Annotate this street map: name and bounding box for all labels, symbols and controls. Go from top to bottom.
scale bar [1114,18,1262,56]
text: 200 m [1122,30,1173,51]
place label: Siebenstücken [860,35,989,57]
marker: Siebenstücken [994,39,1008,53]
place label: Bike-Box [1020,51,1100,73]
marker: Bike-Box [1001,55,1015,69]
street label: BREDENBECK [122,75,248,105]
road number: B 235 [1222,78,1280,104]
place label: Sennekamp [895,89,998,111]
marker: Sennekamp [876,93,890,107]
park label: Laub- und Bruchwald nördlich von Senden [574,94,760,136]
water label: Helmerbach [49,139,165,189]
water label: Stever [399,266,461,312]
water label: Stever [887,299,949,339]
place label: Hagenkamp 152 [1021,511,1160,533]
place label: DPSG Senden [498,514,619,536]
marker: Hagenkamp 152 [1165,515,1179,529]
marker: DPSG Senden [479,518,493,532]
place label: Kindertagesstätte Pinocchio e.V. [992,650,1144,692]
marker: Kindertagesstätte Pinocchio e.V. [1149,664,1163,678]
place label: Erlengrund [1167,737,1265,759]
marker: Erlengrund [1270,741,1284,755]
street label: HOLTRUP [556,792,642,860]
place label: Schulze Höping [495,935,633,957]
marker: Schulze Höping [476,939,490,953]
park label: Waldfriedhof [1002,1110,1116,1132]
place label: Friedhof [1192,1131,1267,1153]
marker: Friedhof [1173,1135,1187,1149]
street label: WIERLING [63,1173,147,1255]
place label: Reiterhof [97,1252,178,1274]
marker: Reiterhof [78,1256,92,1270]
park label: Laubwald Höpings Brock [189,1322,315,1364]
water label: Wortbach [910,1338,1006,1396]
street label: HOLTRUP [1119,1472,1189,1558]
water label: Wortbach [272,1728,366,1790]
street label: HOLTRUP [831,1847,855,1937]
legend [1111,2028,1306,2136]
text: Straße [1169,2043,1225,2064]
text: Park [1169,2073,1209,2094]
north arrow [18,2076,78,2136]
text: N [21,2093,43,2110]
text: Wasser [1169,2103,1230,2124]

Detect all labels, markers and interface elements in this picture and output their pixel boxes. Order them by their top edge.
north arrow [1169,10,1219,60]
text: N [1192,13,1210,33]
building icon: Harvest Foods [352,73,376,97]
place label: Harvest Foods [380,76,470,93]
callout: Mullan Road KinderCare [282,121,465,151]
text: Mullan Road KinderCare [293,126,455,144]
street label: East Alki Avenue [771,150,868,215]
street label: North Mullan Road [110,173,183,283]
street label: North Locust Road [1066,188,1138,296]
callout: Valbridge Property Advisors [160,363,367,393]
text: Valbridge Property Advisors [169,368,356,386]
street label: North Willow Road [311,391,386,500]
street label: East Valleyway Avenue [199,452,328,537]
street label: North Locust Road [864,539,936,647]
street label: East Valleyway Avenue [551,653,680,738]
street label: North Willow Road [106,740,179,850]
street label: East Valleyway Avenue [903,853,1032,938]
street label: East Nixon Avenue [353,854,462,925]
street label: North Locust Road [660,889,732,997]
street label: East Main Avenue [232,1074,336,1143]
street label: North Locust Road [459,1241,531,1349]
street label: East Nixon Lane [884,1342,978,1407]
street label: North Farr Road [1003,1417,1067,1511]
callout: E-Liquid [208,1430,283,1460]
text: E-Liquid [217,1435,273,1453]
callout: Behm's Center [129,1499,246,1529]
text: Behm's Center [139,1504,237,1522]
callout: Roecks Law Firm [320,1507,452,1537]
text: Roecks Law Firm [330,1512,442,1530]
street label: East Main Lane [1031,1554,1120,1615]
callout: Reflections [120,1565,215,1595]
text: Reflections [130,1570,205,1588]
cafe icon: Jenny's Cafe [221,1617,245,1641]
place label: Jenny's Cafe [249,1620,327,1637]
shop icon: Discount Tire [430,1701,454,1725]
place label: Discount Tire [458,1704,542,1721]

_Task item_. Line by line, repeat everything in the records verbatim.

_Your solution_.
Annotate this street map: name and bounding box for all labels, symbols and controls. Go from top to bottom.
scale bar [1114,18,1262,56]
text: 200 m [1122,30,1173,51]
place label: Siebenstücken [860,35,989,57]
marker: Siebenstücken [994,39,1008,53]
place label: Bike-Box [1020,51,1100,73]
marker: Bike-Box [1001,55,1015,69]
street label: BREDENBECK [122,75,248,105]
road number: B 235 [1222,78,1280,104]
place label: Sennekamp [895,89,998,111]
marker: Sennekamp [876,93,890,107]
park label: Laub- und Bruchwald nördlich von Senden [574,94,760,136]
water label: Helmerbach [49,139,165,189]
water label: Stever [399,266,461,312]
water label: Stever [887,299,949,339]
place label: Hagenkamp 152 [1021,511,1160,533]
place label: DPSG Senden [498,514,619,536]
marker: Hagenkamp 152 [1165,515,1179,529]
marker: DPSG Senden [479,518,493,532]
place label: Kindertagesstätte Pinocchio e.V. [992,650,1144,692]
marker: Kindertagesstätte Pinocchio e.V. [1149,664,1163,678]
place label: Erlengrund [1167,737,1265,759]
marker: Erlengrund [1270,741,1284,755]
street label: HOLTRUP [556,792,642,860]
place label: Schulze Höping [495,935,633,957]
marker: Schulze Höping [476,939,490,953]
park label: Waldfriedhof [1002,1110,1116,1132]
place label: Friedhof [1192,1131,1267,1153]
marker: Friedhof [1173,1135,1187,1149]
street label: WIERLING [63,1173,147,1255]
place label: Reiterhof [97,1252,178,1274]
marker: Reiterhof [78,1256,92,1270]
park label: Laubwald Höpings Brock [189,1322,315,1364]
water label: Wortbach [910,1338,1006,1396]
street label: HOLTRUP [1119,1472,1189,1558]
water label: Wortbach [272,1728,366,1790]
street label: HOLTRUP [831,1847,855,1937]
legend [1111,2028,1306,2136]
text: Straße [1169,2043,1225,2064]
text: Park [1169,2073,1209,2094]
north arrow [18,2076,78,2136]
text: N [21,2093,43,2110]
text: Wasser [1169,2103,1230,2124]

Detect all labels, markers and interface elements in this picture and output their pixel boxes. Order them by their top edge.
north arrow [1169,10,1219,60]
text: N [1192,13,1210,33]
building icon: Harvest Foods [352,73,376,97]
place label: Harvest Foods [380,76,470,93]
callout: Mullan Road KinderCare [282,121,465,151]
text: Mullan Road KinderCare [293,126,455,144]
street label: East Alki Avenue [771,150,868,215]
street label: North Mullan Road [110,173,183,283]
street label: North Locust Road [1066,188,1138,296]
callout: Valbridge Property Advisors [160,363,367,393]
text: Valbridge Property Advisors [169,368,356,386]
street label: North Willow Road [311,391,386,500]
street label: East Valleyway Avenue [199,452,328,537]
street label: North Locust Road [864,539,936,647]
street label: East Valleyway Avenue [551,653,680,738]
street label: North Willow Road [106,740,179,850]
street label: East Valleyway Avenue [903,853,1032,938]
street label: East Nixon Avenue [353,854,462,925]
street label: North Locust Road [660,889,732,997]
street label: East Main Avenue [232,1074,336,1143]
street label: North Locust Road [459,1241,531,1349]
street label: East Nixon Lane [884,1342,978,1407]
street label: North Farr Road [1003,1417,1067,1511]
callout: E-Liquid [208,1430,283,1460]
text: E-Liquid [217,1435,273,1453]
callout: Behm's Center [129,1499,246,1529]
text: Behm's Center [139,1504,237,1522]
callout: Roecks Law Firm [320,1507,452,1537]
text: Roecks Law Firm [330,1512,442,1530]
street label: East Main Lane [1031,1554,1120,1615]
callout: Reflections [120,1565,215,1595]
text: Reflections [130,1570,205,1588]
cafe icon: Jenny's Cafe [221,1617,245,1641]
place label: Jenny's Cafe [249,1620,327,1637]
shop icon: Discount Tire [430,1701,454,1725]
place label: Discount Tire [458,1704,542,1721]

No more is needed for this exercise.